Mauvaise gouvernance
Ceci dit, il ne s’agit pas ici de diaboliser un secteur privé nécessaire pour répondre à l’offre de soins ou d’un enseignement de qualité. Le secteur privé est essentiel dans chaque pays, surtout dans un pays en voie de développement comme le nôtre. Le hic se situe plutôt dans cette ouverture non contrôlée, le manque de supervision et de contrôle et l’absence de cette main invisible qui est une condition sine qua non pour toute économie saine, favorisant la libre concurrence et la cohabitation d’un secteur public fort et d’investisseurs privés résilients.

Or, au Maroc, cette équation fait défaut à plusieurs niveaux. Le secteur public souffre d’énormes carences. Des manquements qui ne sont pas la résultante de contraintes budgétaires, comme on l’entend à chaque préparation de projet de loi de Finances. Si le public a failli à sa mission en tant que garant de services de base de qualité, laissant le champ libre à certains investisseurs peu scrupuleux, c’est la faute à nos gouvernants et nos politiques. Les affaires de dilapidation de biens publics, de corruption et de mauvaise gouvernance jonchent les couloirs de nos institutions, administrations et ministères. Une mauvaise gouvernance qui coûte aux contribuables des dizaines de milliards de dirhams chaque année. Et les multiples rapports de la Cour des comptes sont là pour le confirmer.
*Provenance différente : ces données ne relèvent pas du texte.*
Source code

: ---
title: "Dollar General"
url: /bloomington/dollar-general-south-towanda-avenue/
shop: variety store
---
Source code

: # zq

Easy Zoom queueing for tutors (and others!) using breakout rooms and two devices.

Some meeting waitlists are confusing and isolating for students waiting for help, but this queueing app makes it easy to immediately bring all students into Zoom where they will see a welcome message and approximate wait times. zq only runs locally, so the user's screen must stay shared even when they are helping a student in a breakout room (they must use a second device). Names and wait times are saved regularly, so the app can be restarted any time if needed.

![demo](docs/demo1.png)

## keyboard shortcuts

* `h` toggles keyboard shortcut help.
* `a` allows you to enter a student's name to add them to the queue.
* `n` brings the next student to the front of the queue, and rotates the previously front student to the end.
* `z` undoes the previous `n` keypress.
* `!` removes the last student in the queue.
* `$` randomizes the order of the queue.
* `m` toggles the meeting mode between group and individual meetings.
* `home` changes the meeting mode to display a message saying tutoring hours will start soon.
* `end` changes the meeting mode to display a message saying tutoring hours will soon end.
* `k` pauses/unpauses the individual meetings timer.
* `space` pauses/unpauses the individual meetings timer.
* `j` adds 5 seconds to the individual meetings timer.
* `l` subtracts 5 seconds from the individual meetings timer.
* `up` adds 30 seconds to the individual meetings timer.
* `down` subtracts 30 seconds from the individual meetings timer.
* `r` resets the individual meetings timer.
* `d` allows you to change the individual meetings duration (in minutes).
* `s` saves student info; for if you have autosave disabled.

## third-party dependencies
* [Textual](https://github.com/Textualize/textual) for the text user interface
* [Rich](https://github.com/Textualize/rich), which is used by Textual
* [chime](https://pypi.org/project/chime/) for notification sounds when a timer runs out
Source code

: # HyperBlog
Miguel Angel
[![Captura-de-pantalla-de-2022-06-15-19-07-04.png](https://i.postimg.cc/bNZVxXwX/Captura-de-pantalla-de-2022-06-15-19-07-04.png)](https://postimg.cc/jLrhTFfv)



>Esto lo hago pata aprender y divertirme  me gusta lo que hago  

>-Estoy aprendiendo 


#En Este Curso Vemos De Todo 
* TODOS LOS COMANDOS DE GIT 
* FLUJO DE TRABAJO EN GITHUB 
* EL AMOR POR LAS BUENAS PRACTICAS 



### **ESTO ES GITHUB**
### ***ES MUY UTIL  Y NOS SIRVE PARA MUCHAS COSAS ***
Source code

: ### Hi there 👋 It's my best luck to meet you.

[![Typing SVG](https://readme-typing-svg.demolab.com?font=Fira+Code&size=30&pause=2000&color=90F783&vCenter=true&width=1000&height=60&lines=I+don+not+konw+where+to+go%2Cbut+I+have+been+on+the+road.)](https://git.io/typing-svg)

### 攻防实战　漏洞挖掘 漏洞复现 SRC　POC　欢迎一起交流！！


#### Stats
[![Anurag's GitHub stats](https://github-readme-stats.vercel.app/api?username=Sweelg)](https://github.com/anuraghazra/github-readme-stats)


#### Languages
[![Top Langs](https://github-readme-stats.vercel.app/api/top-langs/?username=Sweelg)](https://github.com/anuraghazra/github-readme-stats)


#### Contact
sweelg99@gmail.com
Cette crise sanitaire a encore une fois permis l’enrichissement de beaucoup de responsables étatiques, des hauts cadres qui ne seront pas pour autant inquiétés par la justice. Des marchés très juteux ont été concédés de gré-à-gré. Plusieurs affaires de détournements et passation de marchés à plusieurs milliards de dirhams ont été médiatisées et personne n’a bougé le petit doigt pour réprimander ou demander des comptes. Et c’est le citoyen lambda qui en paie finalement le prix. Un citoyen qui se retrouve entre le marteau d’un secteur public défaillant et l’enclume d’un secteur privé onéreux qui fait la pluie et le beau temps.

Marchés juteux au gré-à-gré
«Il a fallu attendre une pandémie comme celle du coronavirus pour reconnaître le rôle primordial de l’intervention de l’Etat dans l’économie. Une économie qui se veut résiliente aux chocs est celle qui dispose d’institutions publiques capables de redresser les déviations d’ordre économique et même politique. Elle nécessite l’existence d’établissements de gouvernance forts et de qualité. Toutefois, la démission de l’Etat de certains secteurs vitaux est à mon sens une décision irrationnelle. Il doit s’insérer dans l’économie vu l’incapacité du secteur privé à remplir certaines fonctions de l’Etat. Ce dernier peut combiner entre les deux approches, donner la possibilité au secteur privé de produire les biens publics, mais il doit se réserver la possibilité de surveiller la qualité et la distribution optimale de ces biens», nous déclare l’économiste Zouhair Lakhyar.

Les crises de 1929 et celle de 2008 et leurs conséquences sur l’économie ont prouvé que, à eux seuls, les mécanismes de marchés n’avaient pas la capacité de réguler l’économie, surtout dans le volet social. «Il est préférable de revoir le rôle de l’Etat et ses fonctions dans l’économie et revenir à un Etat providence qui peut intervenir directement dans le champ économique et social dans la perspective de devenir une force de stabilité de l’économie », selon Lakhyar. Il y va de la stabilité de l’économie, de l’Etat et du développement de tout le pays. Un citoyen qui jouit de services de base de qualité, que ce soit pour les soins, l’infrastructure, le transport, l’eau, assainissement, l’électrification et l’éducation, est un citoyen épanoui. Et pas de développement d’un pays sans épanouissement de l’individu.